The records:
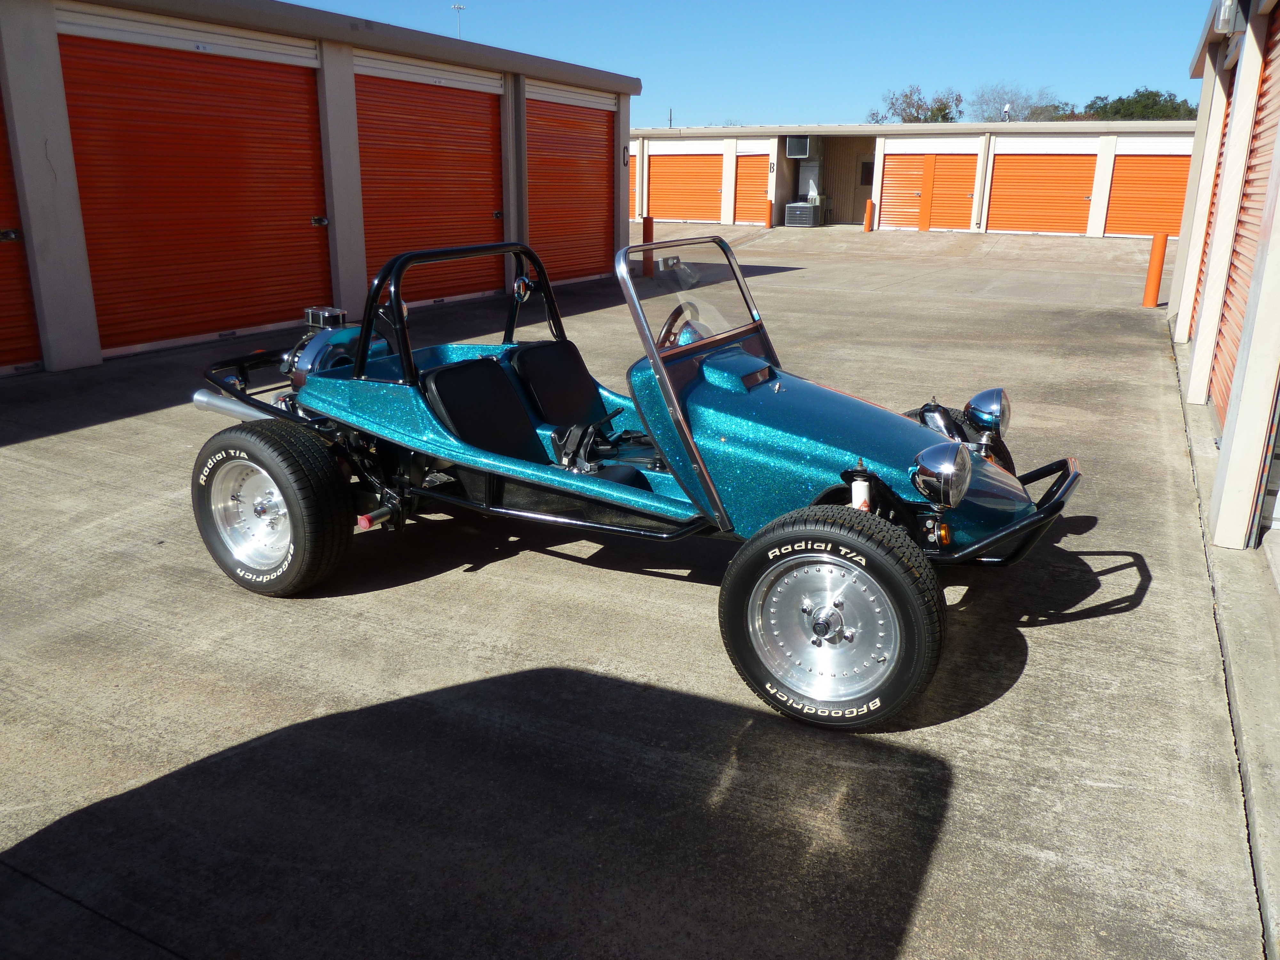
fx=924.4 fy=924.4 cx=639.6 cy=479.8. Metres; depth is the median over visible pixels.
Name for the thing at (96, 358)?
garage building
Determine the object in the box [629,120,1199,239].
garage building
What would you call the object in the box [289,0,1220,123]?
sky
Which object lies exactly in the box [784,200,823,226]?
air conditioner
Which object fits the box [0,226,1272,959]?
concrete pavement
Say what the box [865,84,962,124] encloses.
tree
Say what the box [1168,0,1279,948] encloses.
garage building
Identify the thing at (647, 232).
bollard
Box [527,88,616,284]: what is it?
roll-up door
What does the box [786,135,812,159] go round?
air conditioner
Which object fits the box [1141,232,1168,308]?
bollard
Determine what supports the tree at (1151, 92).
on the ground
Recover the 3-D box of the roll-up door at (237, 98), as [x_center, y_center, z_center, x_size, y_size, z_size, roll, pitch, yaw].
[-3.959,-2.683,8.782,0.235,2.731,2.874,10,20,28]
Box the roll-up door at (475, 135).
[353,61,504,306]
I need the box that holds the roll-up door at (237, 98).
[59,26,334,357]
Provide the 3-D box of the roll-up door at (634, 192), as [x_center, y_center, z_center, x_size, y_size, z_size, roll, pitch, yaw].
[-1.135,-8.583,27.476,3.101,2.298,0.218,10,20,28]
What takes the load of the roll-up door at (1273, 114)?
in the garage building at (1215, 111)
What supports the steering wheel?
attached to the car
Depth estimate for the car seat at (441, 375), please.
4.11 m
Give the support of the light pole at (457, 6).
on the ground
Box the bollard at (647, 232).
[641,215,654,272]
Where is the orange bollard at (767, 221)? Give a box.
[763,198,772,227]
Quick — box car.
[187,231,1092,728]
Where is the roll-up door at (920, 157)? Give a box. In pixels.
[878,148,975,230]
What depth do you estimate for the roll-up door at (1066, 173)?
24.81 m
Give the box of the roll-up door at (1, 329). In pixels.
[0,96,42,373]
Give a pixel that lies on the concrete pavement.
(1037, 654)
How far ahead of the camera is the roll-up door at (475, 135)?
11.06 m
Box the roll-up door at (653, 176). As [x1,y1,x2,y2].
[646,151,724,222]
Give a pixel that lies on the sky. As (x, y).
(995, 60)
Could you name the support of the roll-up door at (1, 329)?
in the garage building at (96, 358)
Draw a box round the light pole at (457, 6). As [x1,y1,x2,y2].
[450,3,465,37]
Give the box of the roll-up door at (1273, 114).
[1210,16,1279,438]
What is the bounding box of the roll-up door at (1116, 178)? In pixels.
[1106,153,1191,238]
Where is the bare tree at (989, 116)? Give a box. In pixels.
[968,81,1058,121]
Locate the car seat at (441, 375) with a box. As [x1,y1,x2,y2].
[418,355,541,458]
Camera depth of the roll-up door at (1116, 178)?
22.50 m
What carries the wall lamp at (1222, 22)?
attached to the garage building at (1215, 111)
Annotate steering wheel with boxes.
[657,302,702,347]
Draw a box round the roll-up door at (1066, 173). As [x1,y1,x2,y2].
[988,150,1097,234]
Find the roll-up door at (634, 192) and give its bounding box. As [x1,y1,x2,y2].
[628,149,638,221]
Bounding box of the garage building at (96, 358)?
[0,0,637,381]
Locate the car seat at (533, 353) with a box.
[510,338,607,430]
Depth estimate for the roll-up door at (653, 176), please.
28.62 m
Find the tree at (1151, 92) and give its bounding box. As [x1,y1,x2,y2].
[1077,87,1197,120]
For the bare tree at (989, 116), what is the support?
on the ground
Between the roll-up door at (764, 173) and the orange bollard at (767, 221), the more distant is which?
the roll-up door at (764, 173)
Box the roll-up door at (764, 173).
[733,150,772,223]
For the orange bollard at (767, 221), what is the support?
on the concrete pavement
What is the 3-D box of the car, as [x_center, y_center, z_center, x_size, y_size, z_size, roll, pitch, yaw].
[-0.156,-0.311,3.891,3.919,1.376,1.696,10,20,28]
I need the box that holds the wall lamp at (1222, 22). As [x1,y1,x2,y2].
[1214,0,1243,33]
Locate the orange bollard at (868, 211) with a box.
[862,198,874,231]
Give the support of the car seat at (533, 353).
in the car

Description of the task: Would you retype all the lines shown above, exactly as written and without any picture?

Solution for this task:
fx=924.4 fy=924.4 cx=639.6 cy=479.8. Metres; depth is the median over visible pixels.
Name for the thing at (96, 358)?
garage building
Determine the object in the box [629,120,1199,239].
garage building
What would you call the object in the box [289,0,1220,123]?
sky
Which object lies exactly in the box [784,200,823,226]?
air conditioner
Which object fits the box [0,226,1272,959]?
concrete pavement
Say what the box [865,84,962,124] encloses.
tree
Say what the box [1168,0,1279,948] encloses.
garage building
Identify the thing at (647, 232).
bollard
Box [527,88,616,284]: what is it?
roll-up door
What does the box [786,135,812,159] go round?
air conditioner
Which object fits the box [1141,232,1168,308]?
bollard
Determine what supports the tree at (1151, 92).
on the ground
Recover the 3-D box of the roll-up door at (237, 98), as [x_center, y_center, z_center, x_size, y_size, z_size, roll, pitch, yaw].
[-3.959,-2.683,8.782,0.235,2.731,2.874,10,20,28]
Box the roll-up door at (475, 135).
[353,61,504,306]
I need the box that holds the roll-up door at (237, 98).
[59,26,334,357]
Provide the 3-D box of the roll-up door at (634, 192), as [x_center, y_center, z_center, x_size, y_size, z_size, roll, pitch, yaw].
[-1.135,-8.583,27.476,3.101,2.298,0.218,10,20,28]
What takes the load of the roll-up door at (1273, 114)?
in the garage building at (1215, 111)
What supports the steering wheel?
attached to the car
Depth estimate for the car seat at (441, 375), please.
4.11 m
Give the support of the light pole at (457, 6).
on the ground
Box the bollard at (647, 232).
[641,215,654,272]
Where is the orange bollard at (767, 221)? Give a box.
[763,198,772,227]
Quick — box car.
[187,231,1092,728]
Where is the roll-up door at (920, 157)? Give a box. In pixels.
[878,148,975,230]
What depth do you estimate for the roll-up door at (1066, 173)?
24.81 m
Give the box of the roll-up door at (1, 329). In pixels.
[0,96,42,373]
Give a pixel that lies on the concrete pavement.
(1037, 654)
How far ahead of the camera is the roll-up door at (475, 135)?
11.06 m
Box the roll-up door at (653, 176). As [x1,y1,x2,y2].
[646,151,724,222]
Give a pixel that lies on the sky. As (x, y).
(995, 60)
Could you name the support of the roll-up door at (1, 329)?
in the garage building at (96, 358)
Draw a box round the light pole at (457, 6). As [x1,y1,x2,y2].
[450,3,465,37]
Give the box of the roll-up door at (1273, 114).
[1210,16,1279,438]
What is the bounding box of the roll-up door at (1116, 178)? In pixels.
[1106,153,1191,238]
Where is the bare tree at (989, 116)? Give a box. In pixels.
[968,81,1058,121]
Locate the car seat at (441, 375) with a box. As [x1,y1,x2,y2].
[418,355,541,458]
Camera depth of the roll-up door at (1116, 178)?
22.50 m
What carries the wall lamp at (1222, 22)?
attached to the garage building at (1215, 111)
Annotate steering wheel with boxes.
[657,302,702,347]
Draw a box round the roll-up door at (1066, 173). As [x1,y1,x2,y2].
[988,150,1097,234]
Find the roll-up door at (634, 192) and give its bounding box. As [x1,y1,x2,y2].
[628,149,638,221]
Bounding box of the garage building at (96, 358)?
[0,0,637,381]
Locate the car seat at (533, 353) with a box.
[510,338,607,430]
Depth estimate for the roll-up door at (653, 176), please.
28.62 m
Find the tree at (1151, 92) and give its bounding box. As [x1,y1,x2,y2].
[1077,87,1197,120]
For the bare tree at (989, 116), what is the support?
on the ground
Between the roll-up door at (764, 173) and the orange bollard at (767, 221), the more distant is which?
the roll-up door at (764, 173)
Box the roll-up door at (764, 173).
[733,150,772,223]
For the orange bollard at (767, 221), what is the support?
on the concrete pavement
What is the 3-D box of the car, as [x_center, y_center, z_center, x_size, y_size, z_size, roll, pitch, yaw].
[-0.156,-0.311,3.891,3.919,1.376,1.696,10,20,28]
I need the box that holds the wall lamp at (1222, 22). As [x1,y1,x2,y2].
[1214,0,1243,33]
Locate the orange bollard at (868, 211) with a box.
[862,198,874,231]
Give the support of the car seat at (533, 353).
in the car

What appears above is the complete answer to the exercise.